[INSTRUCTION]: Whenever a line of the records below contains the word "Club", copy that line.

● ● ● ● ● ● ●

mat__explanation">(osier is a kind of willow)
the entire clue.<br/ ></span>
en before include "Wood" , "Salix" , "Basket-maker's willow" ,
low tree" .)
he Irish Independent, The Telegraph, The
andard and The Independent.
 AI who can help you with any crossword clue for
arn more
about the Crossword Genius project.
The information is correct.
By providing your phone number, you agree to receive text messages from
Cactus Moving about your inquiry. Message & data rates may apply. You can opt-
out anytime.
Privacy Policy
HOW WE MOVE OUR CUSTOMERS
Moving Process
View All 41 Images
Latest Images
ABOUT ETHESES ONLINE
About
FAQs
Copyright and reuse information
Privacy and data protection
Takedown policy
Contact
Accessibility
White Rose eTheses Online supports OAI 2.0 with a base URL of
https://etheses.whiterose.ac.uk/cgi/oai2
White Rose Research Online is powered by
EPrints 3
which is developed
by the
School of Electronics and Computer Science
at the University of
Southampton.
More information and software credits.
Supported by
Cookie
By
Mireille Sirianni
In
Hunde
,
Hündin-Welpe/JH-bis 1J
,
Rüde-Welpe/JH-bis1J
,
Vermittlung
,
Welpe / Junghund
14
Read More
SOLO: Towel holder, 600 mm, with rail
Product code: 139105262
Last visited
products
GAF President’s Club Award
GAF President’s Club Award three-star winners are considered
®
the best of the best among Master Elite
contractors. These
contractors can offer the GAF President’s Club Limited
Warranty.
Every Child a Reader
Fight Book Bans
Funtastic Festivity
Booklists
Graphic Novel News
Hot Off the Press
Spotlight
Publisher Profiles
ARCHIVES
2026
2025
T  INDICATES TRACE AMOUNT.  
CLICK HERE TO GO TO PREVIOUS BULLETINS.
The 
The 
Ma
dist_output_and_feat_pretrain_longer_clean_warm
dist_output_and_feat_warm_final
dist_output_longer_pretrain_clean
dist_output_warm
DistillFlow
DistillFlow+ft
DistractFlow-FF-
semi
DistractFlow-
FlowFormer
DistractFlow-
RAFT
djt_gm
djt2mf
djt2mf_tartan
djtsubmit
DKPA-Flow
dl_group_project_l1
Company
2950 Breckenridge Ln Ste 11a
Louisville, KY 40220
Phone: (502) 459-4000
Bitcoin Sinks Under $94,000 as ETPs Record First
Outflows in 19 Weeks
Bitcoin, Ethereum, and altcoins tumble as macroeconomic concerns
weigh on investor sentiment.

● ● ● ● ● ● ●

[RESPONSE BOX]:
GAF President’s Club Award
GAF President’s Club Award three-star winners are considered
contractors can offer the GAF President’s Club Limited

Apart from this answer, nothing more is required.